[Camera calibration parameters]

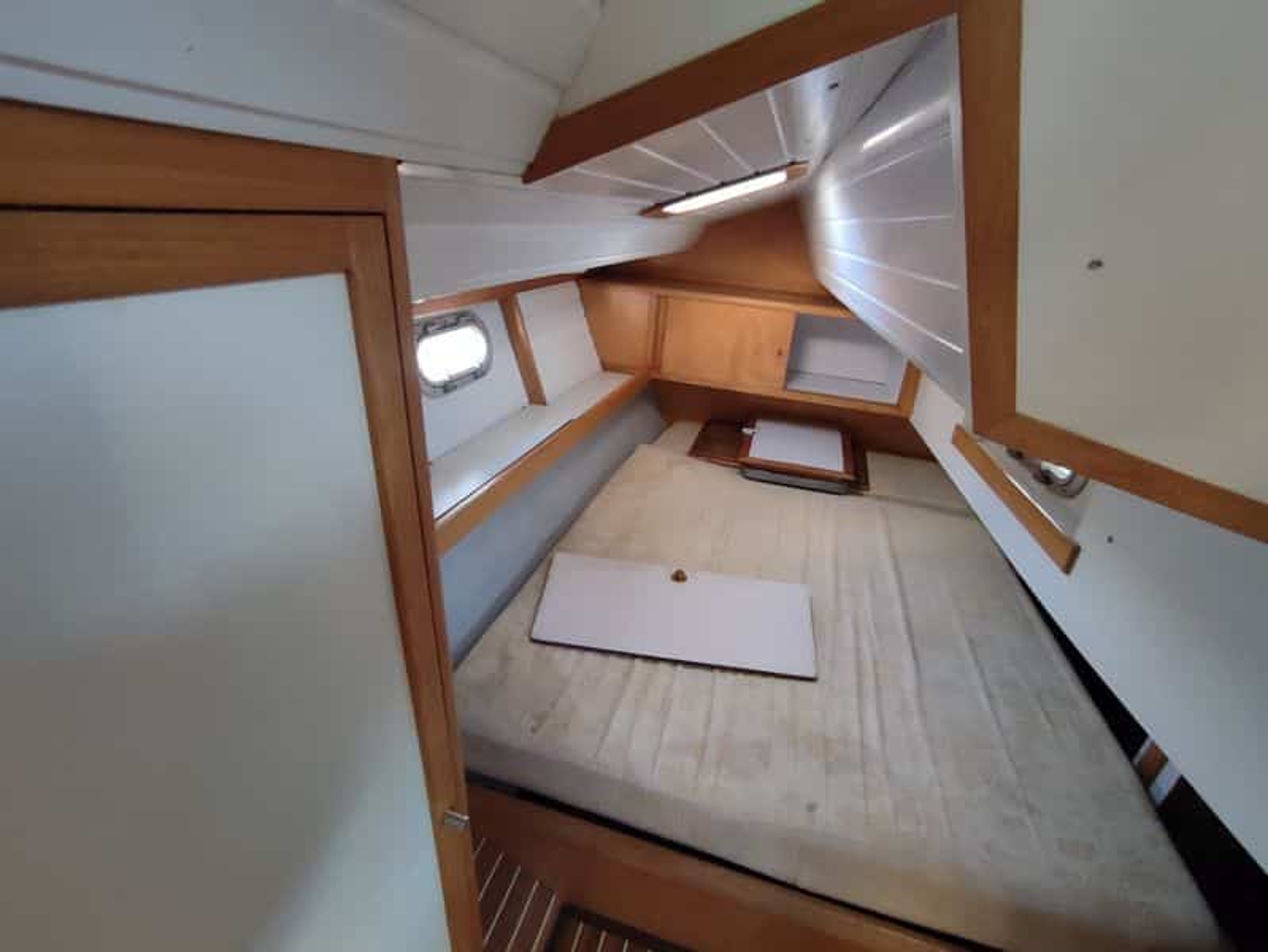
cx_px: 634
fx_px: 586
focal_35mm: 16
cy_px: 476
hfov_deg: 94.5
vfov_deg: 78.2
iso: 466
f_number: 2.2
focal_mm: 1.65
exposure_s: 1/33
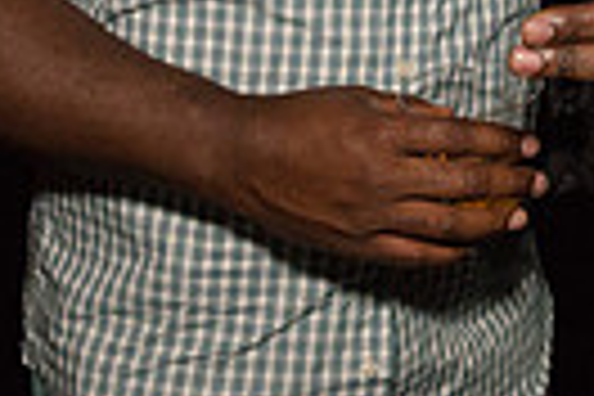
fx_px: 1881
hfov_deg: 17.6
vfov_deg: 11.2
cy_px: -322
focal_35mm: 114
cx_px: 567
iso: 2500
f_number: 4
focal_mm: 26
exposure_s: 1/400
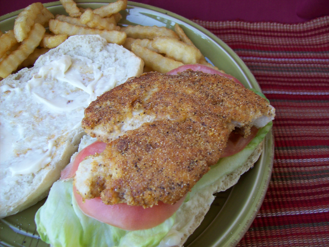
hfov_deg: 51.4
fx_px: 342
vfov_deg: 39.6
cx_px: 164
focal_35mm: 36
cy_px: 124
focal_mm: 6
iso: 81
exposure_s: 1/64
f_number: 2.7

* _PROBLEM TO WORK ON_: From the records above, return exactly the lines running from the one that contains "focal_35mm: 16" down to the one that contains "hfov_deg: 51.4", both included, without any pictures.

* _SOLUTION TO THIS PROBLEM_:
focal_35mm: 16
cy_px: 476
hfov_deg: 94.5
vfov_deg: 78.2
iso: 466
f_number: 2.2
focal_mm: 1.65
exposure_s: 1/33
fx_px: 1881
hfov_deg: 17.6
vfov_deg: 11.2
cy_px: -322
focal_35mm: 114
cx_px: 567
iso: 2500
f_number: 4
focal_mm: 26
exposure_s: 1/400
hfov_deg: 51.4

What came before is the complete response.